■ Exercise details ■
If a line in the listing below contains "lines", return that line.

■ Data listing ■
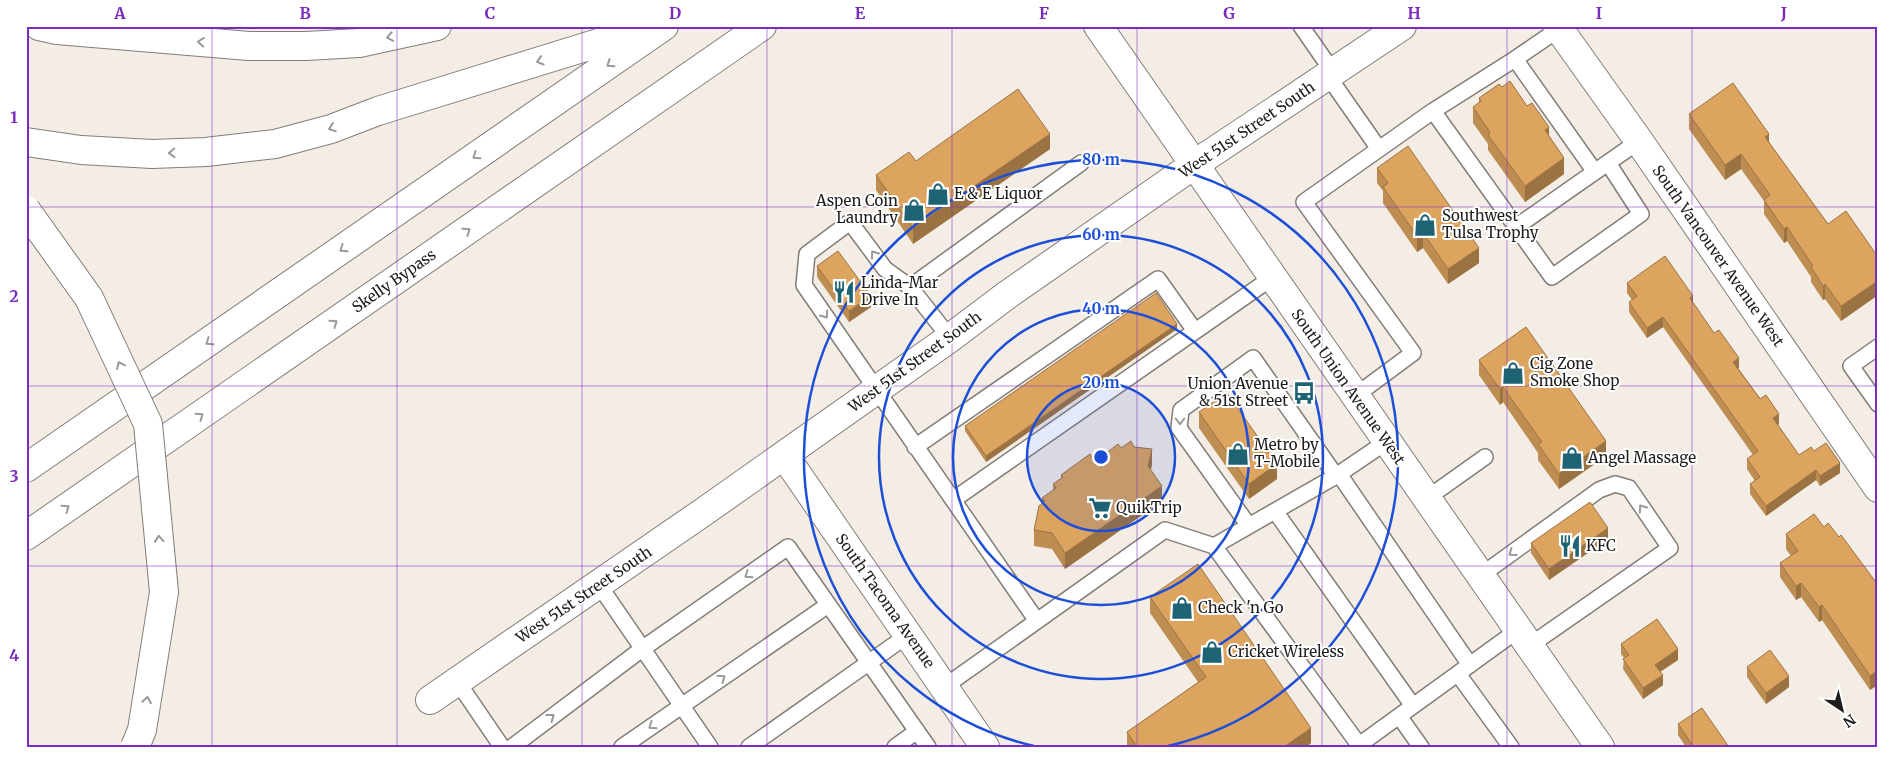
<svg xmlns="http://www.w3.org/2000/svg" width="1904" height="773" viewBox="0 0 1904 773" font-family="Merriweather,serif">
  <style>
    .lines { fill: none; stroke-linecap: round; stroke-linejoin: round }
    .service-casing { stroke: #837d77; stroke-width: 18 }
    .minor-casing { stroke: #837d77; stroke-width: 30 }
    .tertiary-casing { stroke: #837d77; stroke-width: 30 }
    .motorway-casing { stroke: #837d77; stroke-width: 30 }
    .service { stroke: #fff; stroke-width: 15 }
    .minor { stroke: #fff; stroke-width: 28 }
    .tertiary { stroke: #fff; stroke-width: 28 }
    .motorway { stroke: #fff; stroke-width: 28 }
    .motorway-bridge-casing { stroke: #837d77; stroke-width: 30; stroke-linecap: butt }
    .motorway-bridge { stroke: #fff; stroke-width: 28 }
    .wall { fill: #be8d52 }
    .shaded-wall { fill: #9b7342 }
    .building { fill: #dda45f; stroke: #9b7342 }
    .oneway { stroke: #9a9998 }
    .grid { fill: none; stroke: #7b2cbf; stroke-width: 1; stroke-opacity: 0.55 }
    .ring { fill: none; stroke: #1d4ed8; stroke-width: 2.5 }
    .labels { text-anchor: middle; stroke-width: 4; stroke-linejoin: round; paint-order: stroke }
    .street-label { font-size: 15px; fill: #1f1d1b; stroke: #fff }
    .poi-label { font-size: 15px; fill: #1f1d1b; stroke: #fff; text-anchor: start }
    .centre { fill: #1d4ed8; stroke: #fff; stroke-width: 2.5 }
    .ring-label { font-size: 15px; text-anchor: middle; font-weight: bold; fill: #1d4ed8; stroke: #fff; stroke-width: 4; stroke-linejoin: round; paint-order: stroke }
    .neatline { fill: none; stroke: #7b2cbf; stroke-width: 2 }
    .grid-label { font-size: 16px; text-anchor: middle; font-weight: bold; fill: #7b2cbf }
  </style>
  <rect width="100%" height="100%" fill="#f3ede6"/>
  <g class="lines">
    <defs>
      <path id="service" d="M1301,26L1333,72
        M1559,29L1515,59L1433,111L1552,277L1641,214L1608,163
        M1515,59L1595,172
        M1328,76L1379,149
        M1516,227L1639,141
        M910,287L885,269L850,222L807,254L804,285L1037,621
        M950,338L910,287L1081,163
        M1878,347L1851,366L1878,404
        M1355,396L1413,353L1304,202L1433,111
        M915,447L1158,279L1195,331
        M1339,474L1470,665
        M1426,499L1485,457
        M953,500L1273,277
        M1275,511L1413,706
        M1249,526L1179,428L1181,410L1253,358L1336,476
        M1214,546L1359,745L1518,630
        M1480,576L1599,490L1615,484L1629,488L1670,548L1529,646
        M599,585L710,747
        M1458,674L1511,747
        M457,681L502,747
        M944,687L1165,530L1214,546L1336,476L1386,442
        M1399,716L1421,747
        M512,747L642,649L788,547L928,747
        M622,747L828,605
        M749,747L908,635
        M895,747L917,731"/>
      <path id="minor" d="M1557,26L1639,141L1878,488
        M784,455L985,747
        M430,700L702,513L950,338L1007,295L1195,164"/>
      <path id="tertiary" d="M1098,26L1600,747
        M1195,164L1402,26"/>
      <path id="motorway" d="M39,26L57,30L249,46H306L359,43L437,26
        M26,142L81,150L152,154L206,152L275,144L331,129L378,111L647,28
        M26,468L664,26
        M26,536L762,26"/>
    </defs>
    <!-- service casing -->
    <use href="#service" class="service-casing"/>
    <!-- minor casing -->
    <use href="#minor" class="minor-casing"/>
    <!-- tertiary casing -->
    <use href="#tertiary" class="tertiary-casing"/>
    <!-- motorway casing -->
    <use href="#motorway" class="motorway-casing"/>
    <!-- service -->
    <use href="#service" class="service"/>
    <!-- minor -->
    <use href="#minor" class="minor"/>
    <!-- tertiary -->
    <use href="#tertiary" class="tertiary"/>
    <!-- motorway -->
    <use href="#motorway" class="motorway"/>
    <defs>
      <path id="motorway-bridge" d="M26,210L89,298L148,424L164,592L142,730L135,747"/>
    </defs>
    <!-- motorway-bridge casing -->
    <use href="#motorway-bridge" class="motorway-bridge-casing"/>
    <!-- motorway-bridge -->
    <use href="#motorway-bridge" class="motorway-bridge"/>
  </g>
  <!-- wall -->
  <path class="wall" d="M1502,87L1549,136L1564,174L1525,202L1488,150V144L1473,123V107L1479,103V98Z
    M1689,114L1769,142L1828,224L1878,257V295L1841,321L1825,299L1823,300L1811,282V277L1787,241L1784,243L1764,214V201L1741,169L1725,180L1689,129Z
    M1050,149L913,244L876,190V175L916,161Z
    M1377,168L1479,263L1448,284L1423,248L1417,252L1383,203V191L1377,183Z
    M817,266L871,307L849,322L817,277Z
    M1627,283L1693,304L1739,368H1738L1779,424L1778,425L1799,455L1814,451L1840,473L1820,486L1816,480L1766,516L1750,494V484L1755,481L1747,469V459L1753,455L1663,327L1647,338L1629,312V302L1632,300L1627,293Z
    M1177,329L986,462L965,431V426Z
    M1479,360L1606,456L1559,489L1538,460V453L1503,402L1500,405L1479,375Z
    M1199,412L1277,479L1249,499L1199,428Z
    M1134,447L1152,464L1151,470L1162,501L1065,569L1052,549L1034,546V530L1042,503V498L1053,490V484L1061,479V475L1092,457L1121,448Z
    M1824,527L1839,537L1878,585L1870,690L1822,620L1819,622L1801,597L1796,600L1780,577V563L1791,556L1786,549V534Z
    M1608,539L1549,580L1531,553V543Z
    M1150,597L1311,743L1306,747H1127V732L1198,682L1150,613Z
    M1621,644L1678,660L1660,672L1663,685L1643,699L1623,669L1624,658L1621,654Z
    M1747,667L1789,687L1766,704L1747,677Z
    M1678,724L1729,747H1686L1678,735Z"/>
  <!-- shaded-wall -->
  <path class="shaded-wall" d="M1549,127V143L1545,130Z
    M1050,134V149L913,244V228Z
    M1769,134V149L1765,137Z
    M1741,154V169L1725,180V165Z
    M1564,158V174L1525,202V186Z
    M1787,227V241L1784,243V229Z
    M1423,233V248L1417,252V236Z
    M1479,248V263L1448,284V269Z
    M1878,281V295L1841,321V306Z
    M1825,284V299L1823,300V286Z
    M871,296V307L849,322V311Z
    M1693,296V306L1690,298Z
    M1663,317V327L1647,338V328Z
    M1177,324V329L986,462V456Z
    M1739,358V368L1733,372V362Z
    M1503,387V402L1500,405V389Z
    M1779,414V424L1773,428V418Z
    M1606,441V456L1559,489V474Z
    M1152,449V464L1148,482V466Z
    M1840,463V473L1820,486V476Z
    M1277,464V479L1249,499V484Z
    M1816,470V480L1766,516V506Z
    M1162,486V501L1065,569V553Z
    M1608,528V539L1549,580V569Z
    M1801,583V597L1796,600V586Z
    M1822,605V620L1819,622V607Z
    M1678,649V660L1655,675V665Z
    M1878,670V685L1870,690V676Z
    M1663,675V685L1643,699V688Z
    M1789,676V687L1766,704V693Z
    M1311,728V743L1306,747H1284Z"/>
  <!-- building -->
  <path class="building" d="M1510,81L1527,106L1532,103L1549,127L1545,130L1564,158L1525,186L1488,135L1490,132L1473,107L1481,101L1479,98L1499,84L1502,87Z
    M1733,83L1769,134L1765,137L1828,224L1846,211L1878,257V281L1841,306L1825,284L1823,286L1811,267L1813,266L1787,227L1784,229L1764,200L1770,195L1741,154L1725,165L1689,114Z
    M1018,89L1050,134L913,228L876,175L909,152L916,161Z
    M1408,146L1479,248L1448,269L1423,233L1417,236L1383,187L1388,183L1377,168Z
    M838,251L871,296L849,311L817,266Z
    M1665,256L1693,296L1690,298L1714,333L1719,330L1739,358L1733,362L1760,399L1766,395L1779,414L1773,418L1799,455L1811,447L1814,451L1826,443L1840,463L1820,476L1816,470L1766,506L1750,484L1760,477L1747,459L1758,451L1663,317L1647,328L1629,302L1637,296L1627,283Z
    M1156,293L1177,324L986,456L965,426Z
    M1526,327L1606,441L1559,474L1538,444L1542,442L1503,387L1500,389L1479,360Z
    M1227,393L1277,464L1249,484L1199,412Z
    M1131,441L1134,447L1152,449L1148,466L1162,486L1065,553L1052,533L1034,530L1039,506L1045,501L1042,498L1056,488L1053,484L1063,477L1061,475L1090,454L1092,457L1102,450L1105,454L1118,444L1121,448Z
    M1590,502L1608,528L1549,569L1531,543Z
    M1814,514L1824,527L1828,523L1839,537L1841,535L1878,585V670L1870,676L1822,605L1819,607L1801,583L1796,586L1780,563L1798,551L1786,534Z
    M1198,564L1311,728L1284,747H1137L1127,732L1206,677L1150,597Z
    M1657,619L1678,649L1655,665L1663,675L1643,688L1623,659L1629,655L1621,644Z
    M1770,650L1789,676L1766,693L1747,667Z
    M1702,708L1729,747H1694L1678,724Z"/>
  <!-- one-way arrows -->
  <defs><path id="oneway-chevron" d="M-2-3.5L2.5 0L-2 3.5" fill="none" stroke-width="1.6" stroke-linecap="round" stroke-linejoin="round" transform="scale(1.25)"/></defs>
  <g class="oneway">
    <use href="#oneway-chevron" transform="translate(390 37) rotate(169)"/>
    <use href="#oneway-chevron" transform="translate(201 42) rotate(-175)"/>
    <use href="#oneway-chevron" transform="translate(540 61) rotate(163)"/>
    <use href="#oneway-chevron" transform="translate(610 64) rotate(145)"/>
    <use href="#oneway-chevron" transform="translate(332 128) rotate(161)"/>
    <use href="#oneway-chevron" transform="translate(172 153) rotate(178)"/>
    <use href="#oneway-chevron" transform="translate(476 156) rotate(145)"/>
    <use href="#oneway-chevron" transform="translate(467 231) rotate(-35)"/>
    <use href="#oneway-chevron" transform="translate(343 249) rotate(145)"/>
    <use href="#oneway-chevron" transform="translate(874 254) rotate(-126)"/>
    <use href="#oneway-chevron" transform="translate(825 315) rotate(55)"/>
    <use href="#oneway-chevron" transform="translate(334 323) rotate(-35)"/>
    <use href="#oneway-chevron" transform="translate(209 342) rotate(145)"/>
    <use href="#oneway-chevron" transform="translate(120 365) rotate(-115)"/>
    <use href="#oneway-chevron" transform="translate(200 416) rotate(-35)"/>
    <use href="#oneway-chevron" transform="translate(1180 421) rotate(90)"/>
    <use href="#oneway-chevron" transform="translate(66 508) rotate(-35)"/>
    <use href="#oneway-chevron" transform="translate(1642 508) rotate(-125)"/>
    <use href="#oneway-chevron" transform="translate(159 539) rotate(-95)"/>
    <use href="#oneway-chevron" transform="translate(1512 553) rotate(144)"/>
    <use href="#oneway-chevron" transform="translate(748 575) rotate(145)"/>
    <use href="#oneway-chevron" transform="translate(722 678) rotate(-35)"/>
    <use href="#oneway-chevron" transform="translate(147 700) rotate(-81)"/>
    <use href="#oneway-chevron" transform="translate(551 717) rotate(-37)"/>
    <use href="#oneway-chevron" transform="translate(652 726) rotate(145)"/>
  </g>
  <!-- grid -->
  <path class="grid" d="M212,26V747M397,26V747M582,26V747M767,26V747M952,26V747M1137,26V747M1322,26V747M1507,26V747M1692,26V747M26,207H1878M26,386H1878M26,566H1878"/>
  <!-- distance rings -->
  <circle cx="1101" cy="457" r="74" fill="#1d4ed8" fill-opacity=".12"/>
  <g class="ring">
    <circle cx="1101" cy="457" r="74"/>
    <circle cx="1101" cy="457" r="148"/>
    <circle cx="1101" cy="457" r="222"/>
    <path d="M1034 746A297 297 0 1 1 1168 746"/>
  </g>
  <!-- icons -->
  <defs>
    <symbol id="shop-bare" viewBox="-9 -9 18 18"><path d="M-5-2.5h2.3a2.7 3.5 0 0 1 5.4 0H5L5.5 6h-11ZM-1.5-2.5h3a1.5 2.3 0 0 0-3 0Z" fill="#1d6373" stroke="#fff" stroke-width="2.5" paint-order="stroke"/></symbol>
    <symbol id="restaurant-bare" viewBox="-9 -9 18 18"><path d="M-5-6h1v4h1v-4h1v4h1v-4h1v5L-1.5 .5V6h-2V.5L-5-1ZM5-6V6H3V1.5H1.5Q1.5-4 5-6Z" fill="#1d6373" stroke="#fff" stroke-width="2.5" paint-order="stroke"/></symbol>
    <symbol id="bus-bare" viewBox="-9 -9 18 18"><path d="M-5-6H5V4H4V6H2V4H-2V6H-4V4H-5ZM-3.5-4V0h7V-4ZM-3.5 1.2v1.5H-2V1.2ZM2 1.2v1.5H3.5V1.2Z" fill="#1d6373" stroke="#fff" stroke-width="2.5" paint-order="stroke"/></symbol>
    <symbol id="supermarket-bare" viewBox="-9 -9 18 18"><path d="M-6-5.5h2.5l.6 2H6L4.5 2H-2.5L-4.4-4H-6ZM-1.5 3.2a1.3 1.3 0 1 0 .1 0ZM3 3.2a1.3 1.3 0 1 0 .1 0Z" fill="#1d6373" stroke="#fff" stroke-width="2.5" paint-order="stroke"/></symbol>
  </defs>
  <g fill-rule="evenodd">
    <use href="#shop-bare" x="922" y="178" width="32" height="32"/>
    <use href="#shop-bare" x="898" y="194" width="32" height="32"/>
    <use href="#shop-bare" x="1409" y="209" width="32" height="32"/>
    <use href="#restaurant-bare" x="828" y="276" width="32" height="32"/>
    <use href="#shop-bare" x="1497" y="357" width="32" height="32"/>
    <use href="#bus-bare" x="1288" y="377" width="32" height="32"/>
    <use href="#shop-bare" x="1222" y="438" width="32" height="32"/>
    <use href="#shop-bare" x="1556" y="442" width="32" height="32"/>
    <use href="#supermarket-bare" x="1084" y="492" width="32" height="32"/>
    <use href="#restaurant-bare" x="1554" y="530" width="32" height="32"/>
    <use href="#shop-bare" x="1166" y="592" width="32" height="32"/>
    <use href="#shop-bare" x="1196" y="636" width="32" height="32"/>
  </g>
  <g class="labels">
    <!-- street labels -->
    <g class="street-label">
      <text transform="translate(1247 130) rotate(-34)" y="5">West 51st Street South</text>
      <text transform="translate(1718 256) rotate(55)" y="5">South Vancouver Avenue West</text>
      <text transform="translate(394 281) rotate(-35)" y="5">Skelly Bypass</text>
      <text transform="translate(915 362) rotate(-36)" y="5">West 51st Street South</text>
      <text transform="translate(1348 387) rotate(55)" y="5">South Union Avenue West</text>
      <text transform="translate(584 595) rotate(-34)" y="5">West 51st Street South</text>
      <text transform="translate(885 601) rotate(55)" y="5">South Tacoma Avenue</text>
    </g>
    <!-- poi labels -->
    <g class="poi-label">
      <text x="954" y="199">E &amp; E Liquor</text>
      <text x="898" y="206" text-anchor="end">Aspen Coin<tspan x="898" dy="17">Laundry</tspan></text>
      <text x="1442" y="221">Southwest<tspan x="1442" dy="17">Tulsa Trophy</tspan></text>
      <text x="861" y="288">Linda-Mar<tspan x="861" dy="17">Drive In</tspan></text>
      <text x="1530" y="369">Cig Zone<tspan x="1530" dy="17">Smoke Shop</tspan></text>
      <text x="1288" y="389" text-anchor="end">Union Avenue<tspan x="1288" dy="17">&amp; 51st Street</tspan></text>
      <text x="1254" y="450">Metro by<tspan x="1254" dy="17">T-Mobile</tspan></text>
      <text x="1588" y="463">Angel Massage</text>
      <text x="1116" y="513">QuikTrip</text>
      <text x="1586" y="551">KFC</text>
      <text x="1198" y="613">Check 'n Go</text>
      <text x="1228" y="657">Cricket Wireless</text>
    </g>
  </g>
  <circle cx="1101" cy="457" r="8" class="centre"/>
  <g class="ring-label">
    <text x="1101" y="165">80 m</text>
    <text x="1101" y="240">60 m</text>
    <text x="1101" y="314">40 m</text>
    <text x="1101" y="388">20 m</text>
  </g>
  <!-- border -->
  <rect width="1904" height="773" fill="none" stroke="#ffffff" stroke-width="55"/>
  <!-- north arrow -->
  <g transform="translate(1842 710) rotate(145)" stroke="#ffffff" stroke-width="4" paint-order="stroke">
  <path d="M0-4L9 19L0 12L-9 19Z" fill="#1f1d1b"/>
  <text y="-8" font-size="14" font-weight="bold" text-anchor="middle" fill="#1f1d1b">N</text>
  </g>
  <rect x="28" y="28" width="1848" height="718" class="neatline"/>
  <g class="grid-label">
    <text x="120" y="19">A</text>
    <text x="305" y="19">B</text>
    <text x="490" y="19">C</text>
    <text x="675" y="19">D</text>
    <text x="860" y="19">E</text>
    <text x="1044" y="19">F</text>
    <text x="1229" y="19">G</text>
    <text x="1414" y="19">H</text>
    <text x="1599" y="19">I</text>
    <text x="1784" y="19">J</text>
    <text x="14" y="123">1</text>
    <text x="14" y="302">2</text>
    <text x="14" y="482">3</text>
    <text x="14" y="661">4</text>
  </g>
</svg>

■ Problem solution ■
    .lines { fill: none; stroke-linecap: round; stroke-linejoin: round }
  <g class="lines">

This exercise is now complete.